How to disable HATEOAS in production?

Question

My REST API is consumed only by our own mobile apps and it also has some restricted endpoints to be used by an admin UI. It is easy to get the point of entry by observing communication of the mobile app. From there it is very easy for a malicious user to discover all possible endpoints using HATEOAS.

Even if the API is properly protected by Spring Security, there are known security leaks like https://jira.spring.io/browse/DATAREST-1144 which allow modification to read-only data.

During development, HATEOAS is useful, but I want to disable it in production to make discovery of endpoints more difficult.

Answer 1

Your proposed solution implies that you intend to rely on Security through Obscurity to protect your admin functions. This is a bad idea, because a malicious actor could still guess the relevant functions that they shouldn't have access to, or simply remember what they learned by traversing your link hierarchy when you last exposed it.

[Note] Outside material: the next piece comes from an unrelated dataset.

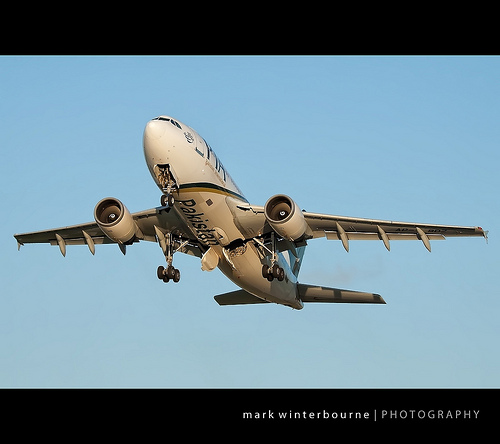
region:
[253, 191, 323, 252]
a jet engine on a wing.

You should definitely implement a robust authentication and authorization mechanism to protect your resources, and then even if a bad actor can discover the routes to those protected resources through the links structure of an unprotected resource, they won't be able to access them. Links are meant to be discovered and even if they are discovered by someone they aren't intended for, security best practices should still ensure they do no harm.

Answer 2

Rather than disabling HATEOAS (your app should be using it as a lookup for endpoints!) you should trust your security layer to do the best job it can.

Here are some considerations:

• Add user authorisation to your admin endpoints. Perhaps you can achieve this with your existing API key infrastructure.
• Move the admin endpoints to a separate, protected API

Neither of these suggestions are quick fixes but I can't recommend disabling HATEOAS. Once it is gone, you will find an issue where you need it.